To-do item: Only one stretch of the records below should be repeated. It starts with the line containing "Zaloguj się / Zarejestruj" and goes on through the line containing "łka do wysyłki", exactly as written.

Data listing:

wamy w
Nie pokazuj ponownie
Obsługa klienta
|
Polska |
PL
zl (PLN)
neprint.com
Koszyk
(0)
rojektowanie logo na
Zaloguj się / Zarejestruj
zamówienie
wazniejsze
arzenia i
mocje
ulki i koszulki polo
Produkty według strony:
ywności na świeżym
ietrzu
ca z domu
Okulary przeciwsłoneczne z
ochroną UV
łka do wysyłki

--

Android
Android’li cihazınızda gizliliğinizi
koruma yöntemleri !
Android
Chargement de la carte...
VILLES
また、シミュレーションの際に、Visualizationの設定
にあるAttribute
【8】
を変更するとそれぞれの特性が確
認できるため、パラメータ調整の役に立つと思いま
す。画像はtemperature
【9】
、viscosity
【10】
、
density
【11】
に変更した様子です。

...

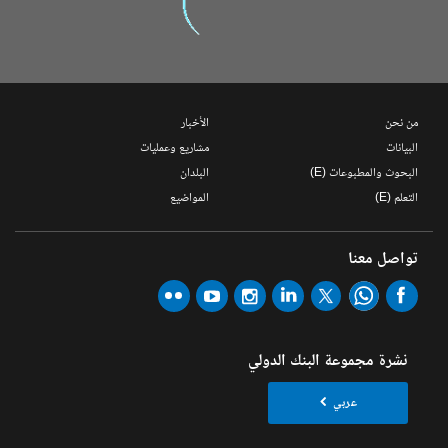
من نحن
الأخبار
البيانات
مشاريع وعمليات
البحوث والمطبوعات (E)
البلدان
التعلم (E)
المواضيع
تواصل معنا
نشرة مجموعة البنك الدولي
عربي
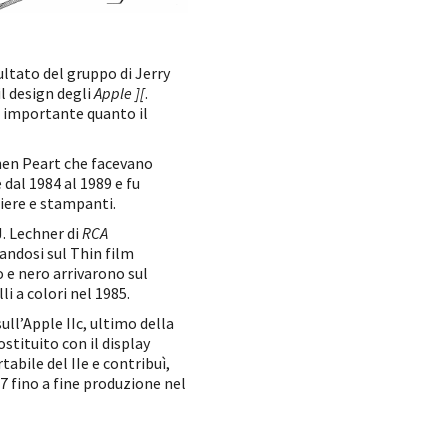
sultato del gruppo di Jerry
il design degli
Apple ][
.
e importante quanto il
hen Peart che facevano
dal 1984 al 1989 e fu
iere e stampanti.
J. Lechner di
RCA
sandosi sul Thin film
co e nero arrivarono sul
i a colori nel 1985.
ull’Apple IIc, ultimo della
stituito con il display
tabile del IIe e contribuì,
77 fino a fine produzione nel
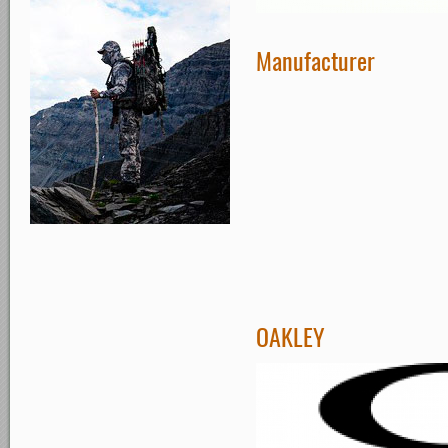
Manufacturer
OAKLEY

Output of the task:
Zaloguj się / Zarejestruj
zamówienie
wazniejsze
arzenia i
mocje
ulki i koszulki polo
Produkty według strony:
ywności na świeżym
ietrzu
ca z domu
Okulary przeciwsłoneczne z
ochroną UV
łka do wysyłki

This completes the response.